Proseguendo verso sud, si arriva in un piccolo borgo medioevale, Grutti, frazione di Gualdo Cattaneo, in cui si porta avanti una secolare tradizione gastronomica tutelata dal presidio Slow Food: il Cicotto, una gustosa porchetta ottenuta da diversi tagli del maiale. La prima menzione ufficiale del cicotto risale al 1570, quando Bartolomeo Scappi, cuoco dei papi Paolo III e Pio V, dà alle stampe l’Opera, un imponente ricettario in sei volumi in cui, con questo termine, identifica il cosciotto e la zampa del maiale. Storicamente ogni famiglia, a Grutti, lo preparava, cuocendolo nel forno comunale — tuttora esistente ma in disuso —, dal quale si spandeva continuamente una fragranza che invadeva la piazza e le stradine del paese.
La sua lunga e paziente preparazione si è tramandata di padre in figlio, dagli anziani fino agli attuali produttori. In paese oggi ci sono solo due produzioni di cicotto, gestite da eredi di questa tradizione e produttori di porchetta per professione: il laboratorio di Enrico Natalizi e dei figli Rosella e Fabrizio (www.laporchettadigrutti.it), e nella norcineria di Luca e Mauro Benedetti (www.porchettadigrutti.it). Portano avanti la tradizione degli abitanti della zona, lavorando in strutture ammodernate, ma senza aver cambiato la tecnica di lavorazione originale.
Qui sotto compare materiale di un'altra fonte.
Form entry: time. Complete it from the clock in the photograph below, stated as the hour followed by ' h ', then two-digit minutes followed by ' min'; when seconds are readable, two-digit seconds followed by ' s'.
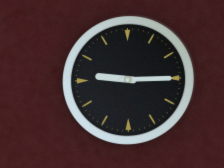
9 h 15 min
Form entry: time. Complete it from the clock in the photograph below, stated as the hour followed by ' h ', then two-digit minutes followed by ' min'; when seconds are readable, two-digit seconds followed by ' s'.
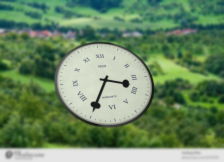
3 h 35 min
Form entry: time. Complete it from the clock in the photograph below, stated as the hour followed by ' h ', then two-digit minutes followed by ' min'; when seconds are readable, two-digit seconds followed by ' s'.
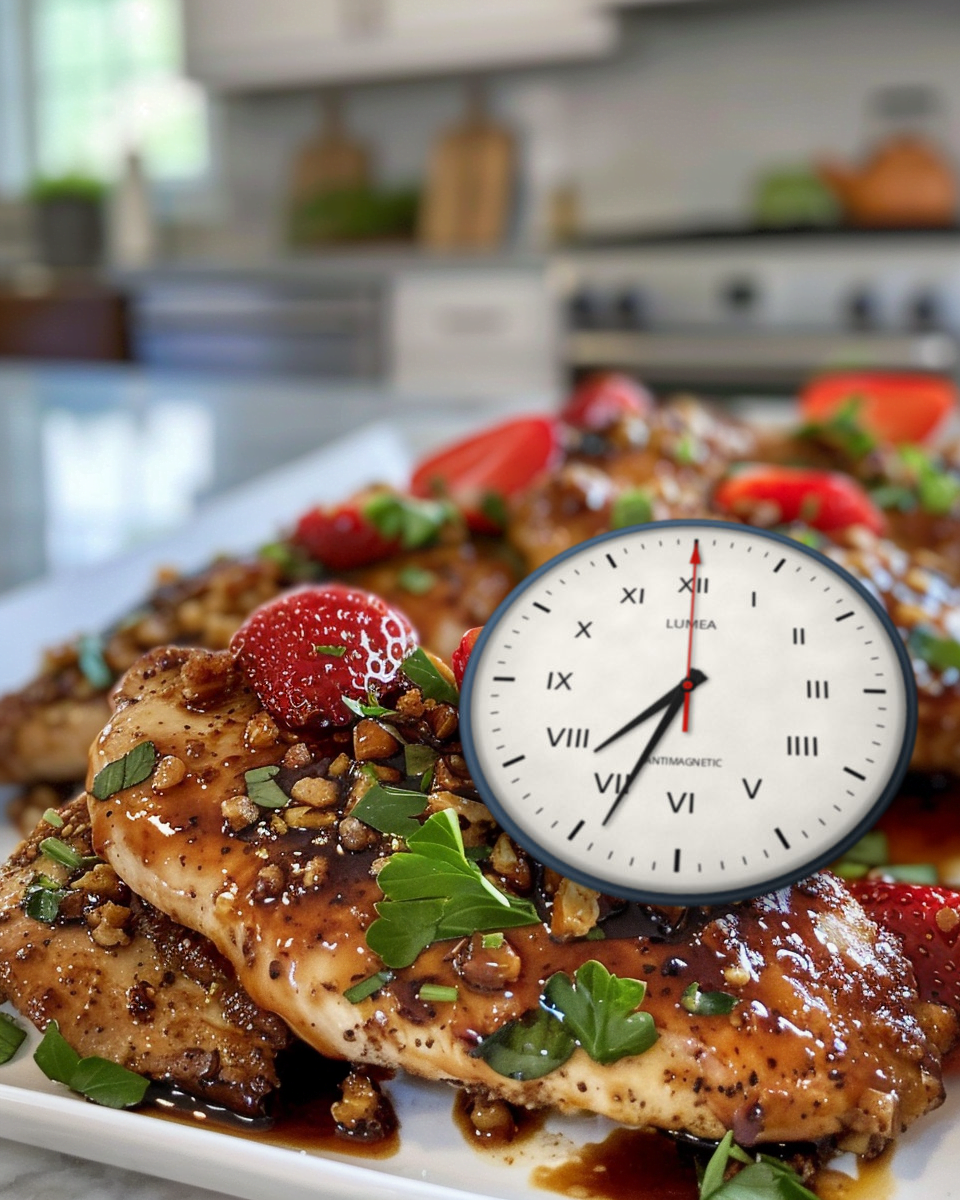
7 h 34 min 00 s
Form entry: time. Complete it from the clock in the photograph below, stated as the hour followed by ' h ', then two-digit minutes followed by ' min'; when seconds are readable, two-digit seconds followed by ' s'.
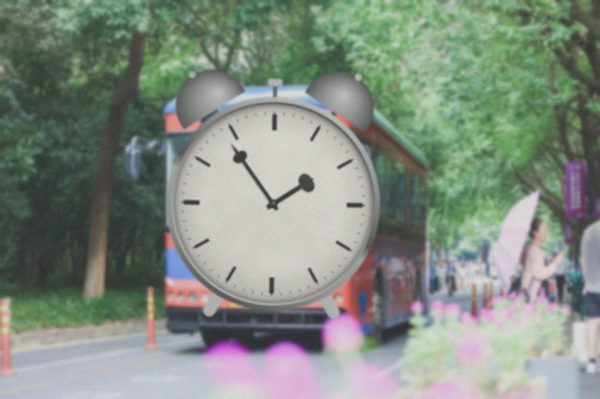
1 h 54 min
A differenza di altre zone dell’Umbria, dove si tramandano preparazioni simili, fatte solo con lo stinco del maiale, la tradizione di Grutti prevede la cottura molto lenta, dalle 9 alle 12 ore, ad una temperatura di circa 200 °C, di orecchie, zampetti, stinco, lingua, trippa e altre interiora del maiale.
Le carni così miscelate sono poste al naturale dentro una vasca e quindi nel forno sotto la porchetta, in modo da raccogliere il grasso e le spezie usate in cottura, una miscela di rosmarino fresco, aglio rosso della vicina Cannara, pepe nero e finocchio. Terminata la cottura, si lascia raffreddare, si scolano grasso e liquidi di cottura in apposite ceste e il cicotto è pronto per il consumo.
I Gruttigiani lo utilizzano per dare sapore alle zuppe di legumi, soprattutto ceci e fagioli, o in un insolito abbinamento con le lumache, particolarmente diffuse nel Ternano.
E siccome la tradizione contadina insegna che nulla deve essere gettato, il grasso colato — detto ‘ntocco in dialetto — alcuni lo impiegano ancora per condire la pasta e dare sostanza a sughi, minestre e piatti poveri.
Il cicotto è da considerarsi un’autentica rarità, tanto che Slow Food dal 2012 si impegna a promuoverne la conoscenza e la vendita nei mercati regionali. La materia prima per la produzione arriva da allevamenti della media Valle del Tevere e i suini sono allevati in condizioni di benessere animale e alimentati con cereali coltivati in azienda, senza l’utilizzo di organismi geneticamente modificati.
Morbido, succoso, speziato, con un irresistibile sentore di affumicatura che avvolge prima l’olfatto e poi il palato, il cicotto di Grutti è un presidio, come del resto tutti i prodotti tutelati da Slow Food, che ha la fortuna di essere protetto concretamente e moralmente dai territori, oltre a garantire un valore economico fondamentale per il funzionamento delle microrealtà imprenditoriali.
Eccellenze di altissimo livello, espressione di piccoli o medi territori che hanno compreso l’utilità di riprendere a coltivare e realizzare prodotti che stavano perdendosi, sino a rischiare la scomparsa. È bello sapere che resistono sul mercato, per quanto di nicchia essi siano. Ma non per forza una cosa buona e fatta bene deve essere per tutti o bisogna trovarla facilmente, anzi. Nel caso del cicotto di Grutti godiamoci il lusso della sua rarità.


Chiara Papotti


In foto Gualdo Cattaneo (PG), di cui Grutti è una piccola frazione.